What this task involves: Take every line from the material that has the word "Torres" in it.
Information given START
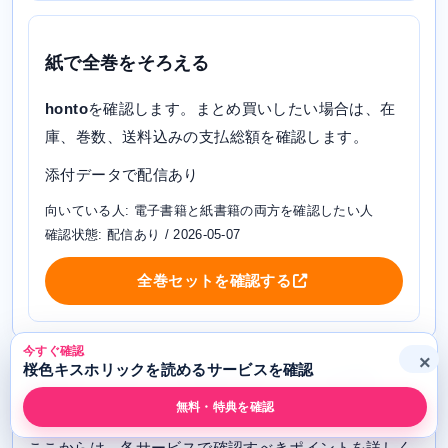
紙で全巻をそろえる
honto
を確認します。まとめ買いしたい場合は、在
庫、巻数、送料込みの支払総額を確認します。
添付データで配信あり
向いている人: 電子書籍と紙書籍の両方を確認したい人
確認状態: 配信あり / 2026-05-07
全巻セットを確認する
今すぐ確認
×
桜色キスホリックを読めるサービスを確認
桜色キスホリックを読めるサービスを詳しく
比較
無料・特典を確認
ここからは、各サービスで確認すべきポイントを詳しく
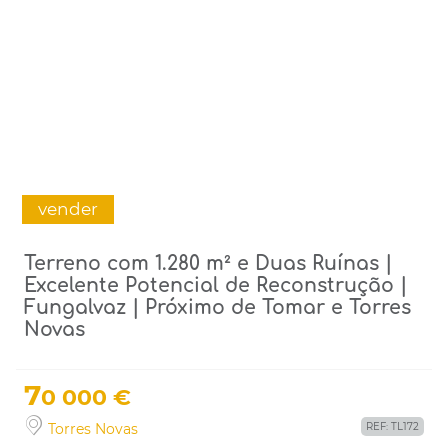
vender
Terreno com 1.280 m² e Duas Ruínas |
Excelente Potencial de Reconstrução |
Fungalvaz | Próximo de Tomar e Torres
Novas
7
0 000 €
Torres Novas
REF: TL172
Information given END
Response to the task:
Fungalvaz | Próximo de Tomar e Torres
Torres Novas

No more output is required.